WHAT YOU WILL DO: Retype the listing that follows, word for word.

* begin *

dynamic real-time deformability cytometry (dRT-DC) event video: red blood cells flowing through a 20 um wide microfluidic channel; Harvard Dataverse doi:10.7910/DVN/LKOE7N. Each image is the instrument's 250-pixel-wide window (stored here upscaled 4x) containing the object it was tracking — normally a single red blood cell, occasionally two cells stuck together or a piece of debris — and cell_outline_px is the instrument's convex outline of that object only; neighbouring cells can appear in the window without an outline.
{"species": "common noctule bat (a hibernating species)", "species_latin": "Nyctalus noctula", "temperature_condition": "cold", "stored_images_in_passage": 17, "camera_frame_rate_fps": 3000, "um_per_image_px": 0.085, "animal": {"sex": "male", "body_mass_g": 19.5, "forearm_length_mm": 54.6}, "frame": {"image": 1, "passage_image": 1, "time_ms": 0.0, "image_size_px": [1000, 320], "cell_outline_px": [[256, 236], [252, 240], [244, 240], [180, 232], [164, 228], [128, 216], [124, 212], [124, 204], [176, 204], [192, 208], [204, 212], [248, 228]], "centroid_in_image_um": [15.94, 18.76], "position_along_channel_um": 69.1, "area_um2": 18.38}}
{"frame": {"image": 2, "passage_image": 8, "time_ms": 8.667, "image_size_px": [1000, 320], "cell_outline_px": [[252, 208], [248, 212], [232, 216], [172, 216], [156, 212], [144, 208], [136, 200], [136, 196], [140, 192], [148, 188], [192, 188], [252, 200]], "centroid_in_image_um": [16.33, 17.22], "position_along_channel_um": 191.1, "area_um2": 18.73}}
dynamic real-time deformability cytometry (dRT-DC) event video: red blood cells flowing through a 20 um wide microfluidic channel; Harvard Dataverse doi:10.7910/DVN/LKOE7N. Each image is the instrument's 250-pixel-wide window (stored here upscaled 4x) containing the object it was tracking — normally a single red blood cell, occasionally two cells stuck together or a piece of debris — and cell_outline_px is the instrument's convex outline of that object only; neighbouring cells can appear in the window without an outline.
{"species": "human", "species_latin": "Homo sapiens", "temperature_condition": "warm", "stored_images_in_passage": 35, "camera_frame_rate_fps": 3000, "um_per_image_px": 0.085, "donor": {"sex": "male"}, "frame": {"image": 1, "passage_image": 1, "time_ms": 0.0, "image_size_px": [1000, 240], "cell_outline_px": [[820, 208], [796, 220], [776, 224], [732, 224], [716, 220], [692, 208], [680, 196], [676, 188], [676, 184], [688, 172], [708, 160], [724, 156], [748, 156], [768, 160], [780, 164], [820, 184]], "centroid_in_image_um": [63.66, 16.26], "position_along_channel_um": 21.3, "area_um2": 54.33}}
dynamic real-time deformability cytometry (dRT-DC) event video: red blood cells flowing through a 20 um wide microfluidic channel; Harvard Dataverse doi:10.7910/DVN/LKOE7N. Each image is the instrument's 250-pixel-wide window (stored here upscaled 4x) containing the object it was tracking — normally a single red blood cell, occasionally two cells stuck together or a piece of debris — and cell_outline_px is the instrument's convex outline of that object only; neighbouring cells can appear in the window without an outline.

* end *

OUTPUT OF THE TASK:
dynamic real-time deformability cytometry (dRT-DC) event video: red blood cells flowing through a 20 um wide microfluidic channel; Harvard Dataverse doi:10.7910/DVN/LKOE7N. Each image is the instrument's 250-pixel-wide window (stored here upscaled 4x) containing the object it was tracking — normally a single red blood cell, occasionally two cells stuck together or a piece of debris — and cell_outline_px is the instrument's convex outline of that object only; neighbouring cells can appear in the window without an outline.
{"species": "common noctule bat (a hibernating species)", "species_latin": "Nyctalus noctula", "temperature_condition": "cold", "stored_images_in_passage": 17, "camera_frame_rate_fps": 3000, "um_per_image_px": 0.085, "animal": {"sex": "male", "body_mass_g": 19.5, "forearm_length_mm": 54.6}, "frame": {"image": 1, "passage_image": 1, "time_ms": 0.0, "image_size_px": [1000, 320], "cell_outline_px": [[256, 236], [252, 240], [244, 240], [180, 232], [164, 228], [128, 216], [124, 212], [124, 204], [176, 204], [192, 208], [204, 212], [248, 228]], "centroid_in_image_um": [15.94, 18.76], "position_along_channel_um": 69.1, "area_um2": 18.38}}
{"frame": {"image": 2, "passage_image": 8, "time_ms": 8.667, "image_size_px": [1000, 320], "cell_outline_px": [[252, 208], [248, 212], [232, 216], [172, 216], [156, 212], [144, 208], [136, 200], [136, 196], [140, 192], [148, 188], [192, 188], [252, 200]], "centroid_in_image_um": [16.33, 17.22], "position_along_channel_um": 191.1, "area_um2": 18.73}}
dynamic real-time deformability cytometry (dRT-DC) event video: red blood cells flowing through a 20 um wide microfluidic channel; Harvard Dataverse doi:10.7910/DVN/LKOE7N. Each image is the instrument's 250-pixel-wide window (stored here upscaled 4x) containing the object it was tracking — normally a single red blood cell, occasionally two cells stuck together or a piece of debris — and cell_outline_px is the instrument's convex outline of that object only; neighbouring cells can appear in the window without an outline.
{"species": "human", "species_latin": "Homo sapiens", "temperature_condition": "warm", "stored_images_in_passage": 35, "camera_frame_rate_fps": 3000, "um_per_image_px": 0.085, "donor": {"sex": "male"}, "frame": {"image": 1, "passage_image": 1, "time_ms": 0.0, "image_size_px": [1000, 240], "cell_outline_px": [[820, 208], [796, 220], [776, 224], [732, 224], [716, 220], [692, 208], [680, 196], [676, 188], [676, 184], [688, 172], [708, 160], [724, 156], [748, 156], [768, 160], [780, 164], [820, 184]], "centroid_in_image_um": [63.66, 16.26], "position_along_channel_um": 21.3, "area_um2": 54.33}}
dynamic real-time deformability cytometry (dRT-DC) event video: red blood cells flowing through a 20 um wide microfluidic channel; Harvard Dataverse doi:10.7910/DVN/LKOE7N. Each image is the instrument's 250-pixel-wide window (stored here upscaled 4x) containing the object it was tracking — normally a single red blood cell, occasionally two cells stuck together or a piece of debris — and cell_outline_px is the instrument's convex outline of that object only; neighbouring cells can appear in the window without an outline.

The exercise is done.